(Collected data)
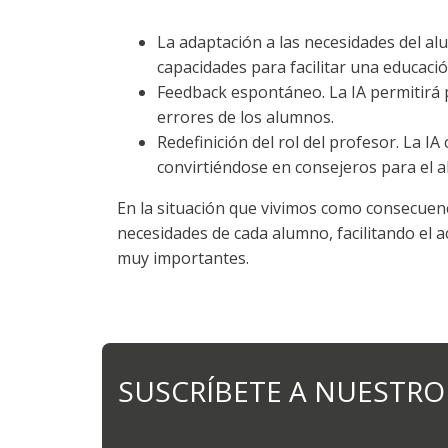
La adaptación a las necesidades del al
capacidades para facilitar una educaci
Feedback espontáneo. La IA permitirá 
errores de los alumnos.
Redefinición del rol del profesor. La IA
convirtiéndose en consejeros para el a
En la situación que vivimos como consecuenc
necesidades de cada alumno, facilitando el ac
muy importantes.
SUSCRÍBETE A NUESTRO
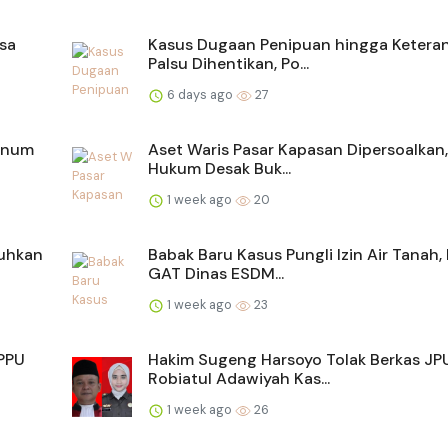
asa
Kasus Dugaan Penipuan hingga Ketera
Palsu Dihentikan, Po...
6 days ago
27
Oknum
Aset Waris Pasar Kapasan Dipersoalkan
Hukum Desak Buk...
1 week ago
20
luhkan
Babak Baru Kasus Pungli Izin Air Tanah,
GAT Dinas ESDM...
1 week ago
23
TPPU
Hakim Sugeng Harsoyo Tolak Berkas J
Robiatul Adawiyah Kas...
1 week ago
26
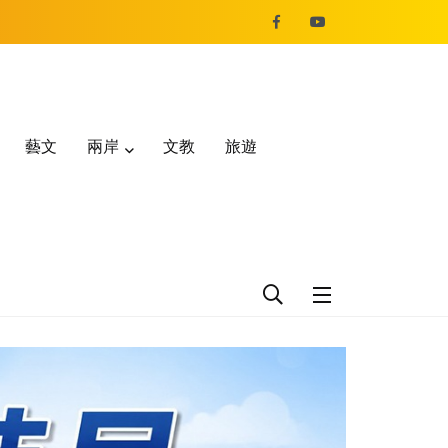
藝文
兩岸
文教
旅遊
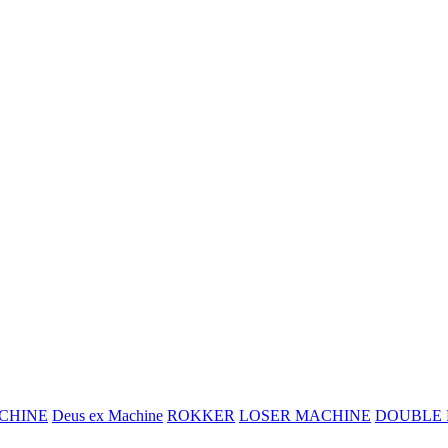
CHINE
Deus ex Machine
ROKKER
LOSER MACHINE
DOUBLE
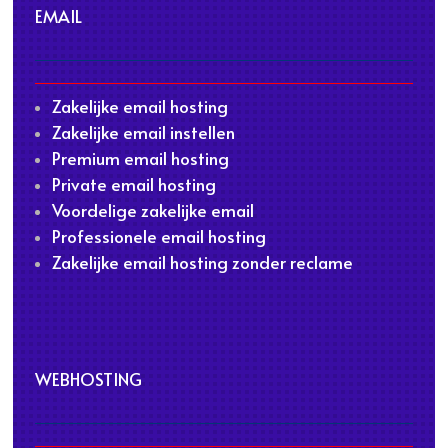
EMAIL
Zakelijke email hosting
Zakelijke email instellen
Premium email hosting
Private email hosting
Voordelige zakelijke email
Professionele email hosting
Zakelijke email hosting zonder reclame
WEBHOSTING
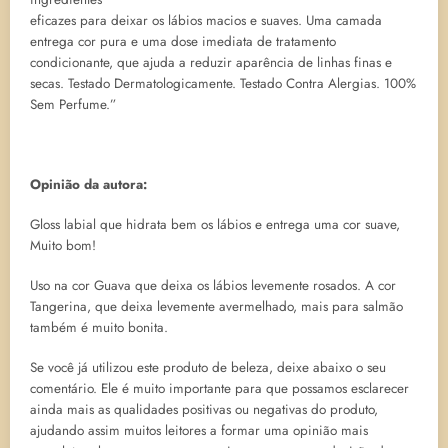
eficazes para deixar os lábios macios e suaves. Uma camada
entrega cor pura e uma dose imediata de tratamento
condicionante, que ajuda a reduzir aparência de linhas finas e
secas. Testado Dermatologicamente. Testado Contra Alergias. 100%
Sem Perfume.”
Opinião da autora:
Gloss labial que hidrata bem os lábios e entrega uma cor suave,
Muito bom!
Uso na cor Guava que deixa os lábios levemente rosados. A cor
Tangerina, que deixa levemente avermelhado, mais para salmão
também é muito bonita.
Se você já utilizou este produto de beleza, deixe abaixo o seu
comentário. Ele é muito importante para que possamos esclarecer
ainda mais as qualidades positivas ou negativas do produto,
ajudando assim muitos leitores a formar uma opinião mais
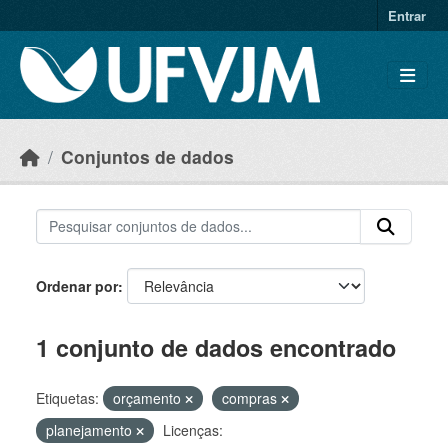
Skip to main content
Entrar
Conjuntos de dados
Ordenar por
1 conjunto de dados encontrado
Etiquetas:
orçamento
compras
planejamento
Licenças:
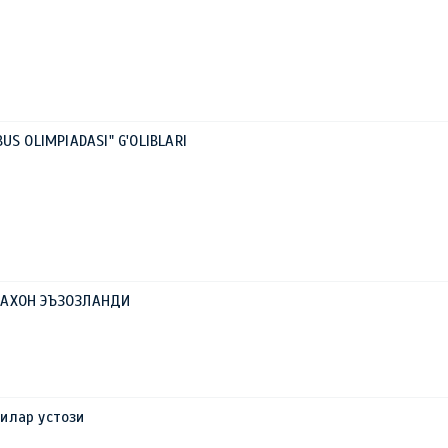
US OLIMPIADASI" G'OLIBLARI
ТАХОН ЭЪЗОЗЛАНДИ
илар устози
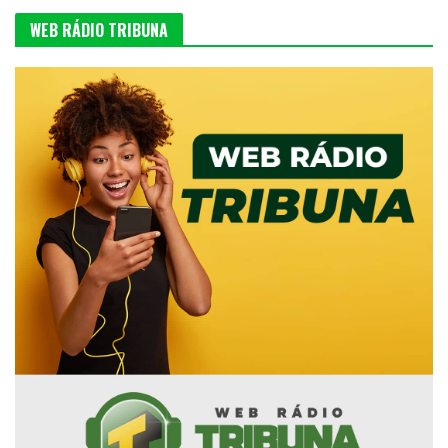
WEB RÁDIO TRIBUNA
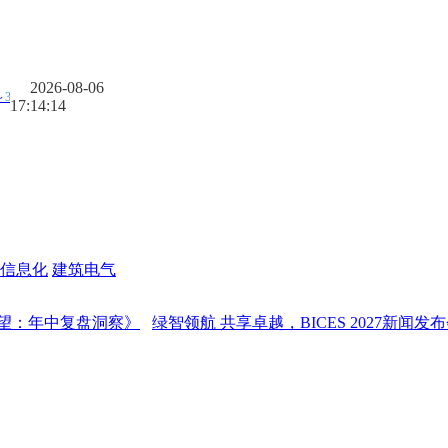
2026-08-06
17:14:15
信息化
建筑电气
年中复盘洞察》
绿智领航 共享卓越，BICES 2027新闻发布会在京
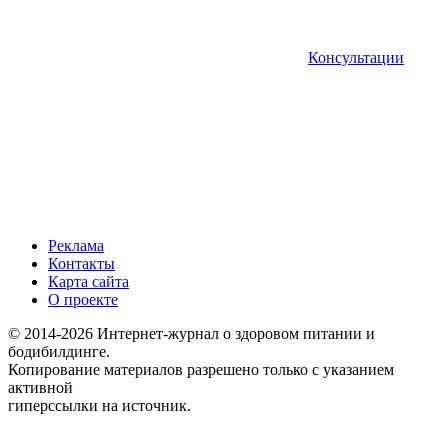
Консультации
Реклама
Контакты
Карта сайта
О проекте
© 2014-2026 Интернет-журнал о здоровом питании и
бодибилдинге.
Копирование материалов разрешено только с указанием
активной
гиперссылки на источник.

---

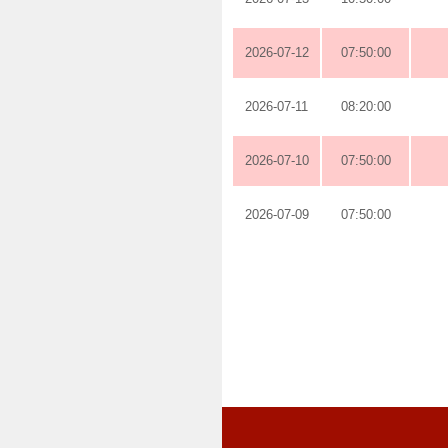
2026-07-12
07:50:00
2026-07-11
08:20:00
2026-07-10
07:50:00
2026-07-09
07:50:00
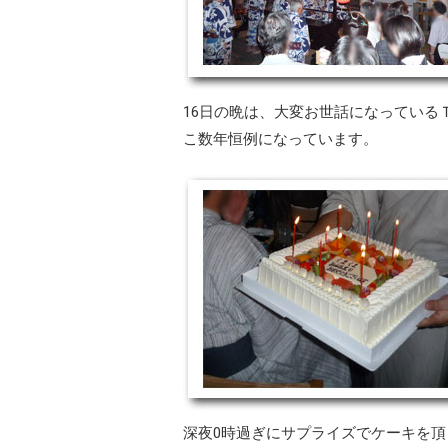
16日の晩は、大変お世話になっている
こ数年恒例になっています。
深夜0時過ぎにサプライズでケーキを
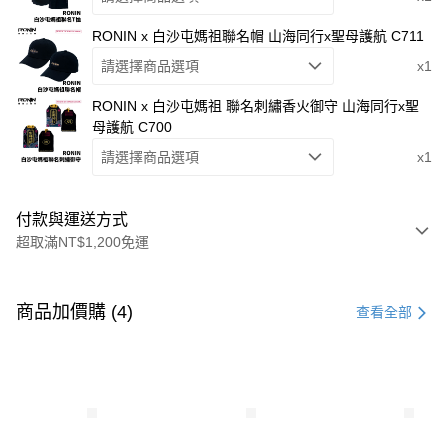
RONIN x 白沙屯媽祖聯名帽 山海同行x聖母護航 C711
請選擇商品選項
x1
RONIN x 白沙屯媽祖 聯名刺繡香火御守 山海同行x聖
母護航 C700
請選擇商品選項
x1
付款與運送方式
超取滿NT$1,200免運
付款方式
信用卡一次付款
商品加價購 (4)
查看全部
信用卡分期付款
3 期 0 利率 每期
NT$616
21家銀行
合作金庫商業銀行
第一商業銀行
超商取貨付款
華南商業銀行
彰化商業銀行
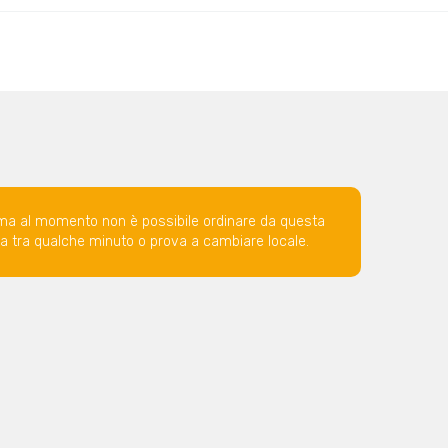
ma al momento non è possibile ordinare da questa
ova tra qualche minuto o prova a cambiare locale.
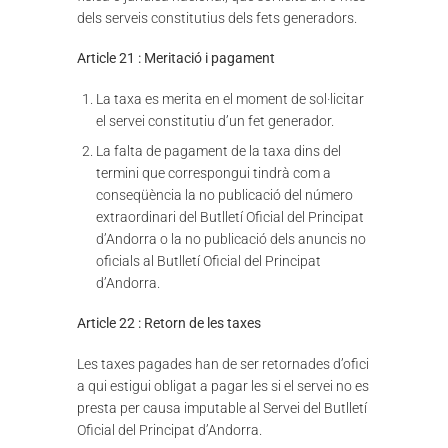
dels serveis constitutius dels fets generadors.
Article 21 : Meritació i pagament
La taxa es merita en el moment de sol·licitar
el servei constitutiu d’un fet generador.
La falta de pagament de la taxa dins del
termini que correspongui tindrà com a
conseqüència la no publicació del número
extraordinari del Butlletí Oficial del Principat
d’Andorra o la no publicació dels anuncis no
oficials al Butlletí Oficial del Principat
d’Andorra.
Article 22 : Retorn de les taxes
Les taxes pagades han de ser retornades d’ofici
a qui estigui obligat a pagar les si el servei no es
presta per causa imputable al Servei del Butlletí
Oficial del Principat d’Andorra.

--

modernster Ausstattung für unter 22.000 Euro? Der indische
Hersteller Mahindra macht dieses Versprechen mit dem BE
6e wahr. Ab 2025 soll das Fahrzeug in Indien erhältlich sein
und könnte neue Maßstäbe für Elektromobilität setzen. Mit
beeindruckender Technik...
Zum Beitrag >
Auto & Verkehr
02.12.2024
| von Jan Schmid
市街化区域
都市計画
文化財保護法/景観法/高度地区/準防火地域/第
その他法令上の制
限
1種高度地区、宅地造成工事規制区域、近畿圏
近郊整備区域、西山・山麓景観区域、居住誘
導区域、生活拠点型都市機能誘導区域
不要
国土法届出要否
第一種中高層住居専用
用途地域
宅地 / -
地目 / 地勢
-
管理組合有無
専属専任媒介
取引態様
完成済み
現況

_Exercise requirements:_
Gather every line of the data above that contains the word "publicació". Case counts, so a line matches only if its letters have the same case as the word.

_Response to this task:_
conseqüència la no publicació del número
d’Andorra o la no publicació dels anuncis no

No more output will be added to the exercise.